An ardent supporter of President Obama, Harvey has encouraged millions of listeners to his daily nationally syndicated morning radio show to reelect the president in November. “I just think he’s the right man for the job,” he says.
“I don’t think that Mitt Romney is a bad guy at all,” he adds. “Seems like a nice guy to me. I just don’t think that he’s the guy that should be running the country and giving us direction. I just want a man that’s inclusive of all people.
“Hell, I happen to be rich myself, but it’s more advantageous to me if middle- and lower-income people are doing better,” he says, getting warmed up. “I mean, rich people are always going to do good. Hell, what’s not to do good? I mean rich people are always going to be all right. So let’s stop this foolishness here! What you want to do is, you want to take care of the middle-class and the lower-income people, or whoever hasn’t been as fortunate as you for whatever the reason. Some people are low income because they lost their job because it got outsourced to China. So let’s stop. Some people are unemployed; some people done lost their home and have fallen on hard times. It’s our job as Americans who are doing better to help them get back on their feet. People aren’t looking for a handout; they’re looking for a hand up. I think the government should play a role in giving people a hand up. What’s wrong with helping a kid get into college? What’s wrong with making sure everybody can get comprehensive medical care? What’s wrong with that? Come on, man, they got it in Canada, they got it Mexico. Stop!”
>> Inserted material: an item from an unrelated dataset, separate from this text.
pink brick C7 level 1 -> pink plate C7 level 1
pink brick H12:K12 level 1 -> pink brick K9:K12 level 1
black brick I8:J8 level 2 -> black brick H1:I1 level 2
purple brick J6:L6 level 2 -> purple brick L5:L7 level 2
Through various initiatives, including the Disney Dreamer’s Academy, the Neighborhood/Hoodie Awards, and the Steve & Marjorie Harvey Foundation, the funnyman has put his money where his mouth is for underprivileged youth and neighborhood-uplift programs. His annual gala benefiting the mentoring programs has drawn the likes of Bill Cosby, Ford CEO Alan Mulally, Tyler Perry, Chris Rock, and Denzel Washington, raising millions of dollars in the process.
“[Romney] seems like a nice guy to me. I just don’t think that he’s the guy that should be running the country and giving us direction. I just want a man that’s inclusive of all people.”
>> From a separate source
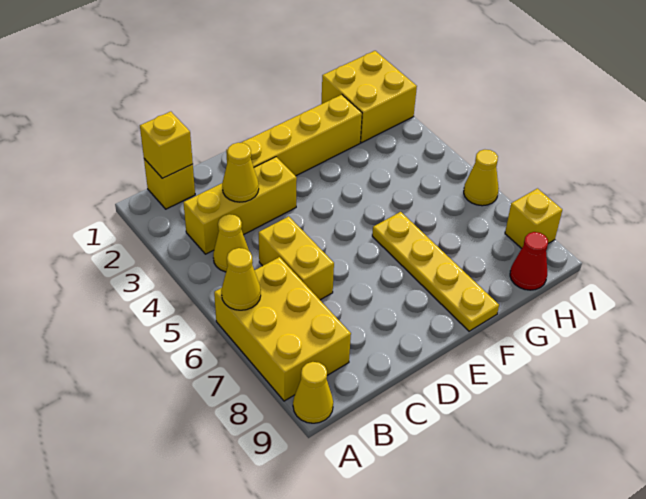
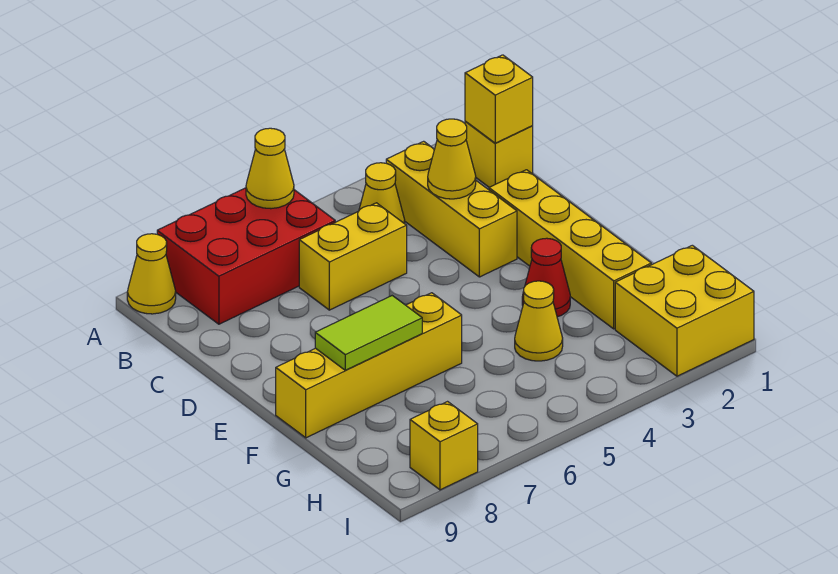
yellow brick A6:B8 level 1 -> red brick A6:B8 level 1
yellow plate F6:F9 level 1 -> yellow brick F6:F9 level 1
none -> lime tile F7:F8 level 2
red cone H9 level 1 -> red cone F3 level 1
yellow cone I6 level 1 -> yellow cone G4 level 1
Asked for his dream Steve Harvey guest after the first lady, he offers another powerful woman with O in her name: “Oprah Winfrey!”
“Her network, how she’s doing, what she’s doing to turn it around,” he rattles off the subjects he want to talk about with the Queen of All Media. He adds: “It’s starting to turn now, which is really aggravating a lot of the haters out there. That girl is really trying to turn this thing around. She’s a bad girl. I would like to talk to her about how she feels about all of that.”
“And I want to ask her the secret to her show, the longevity of it.”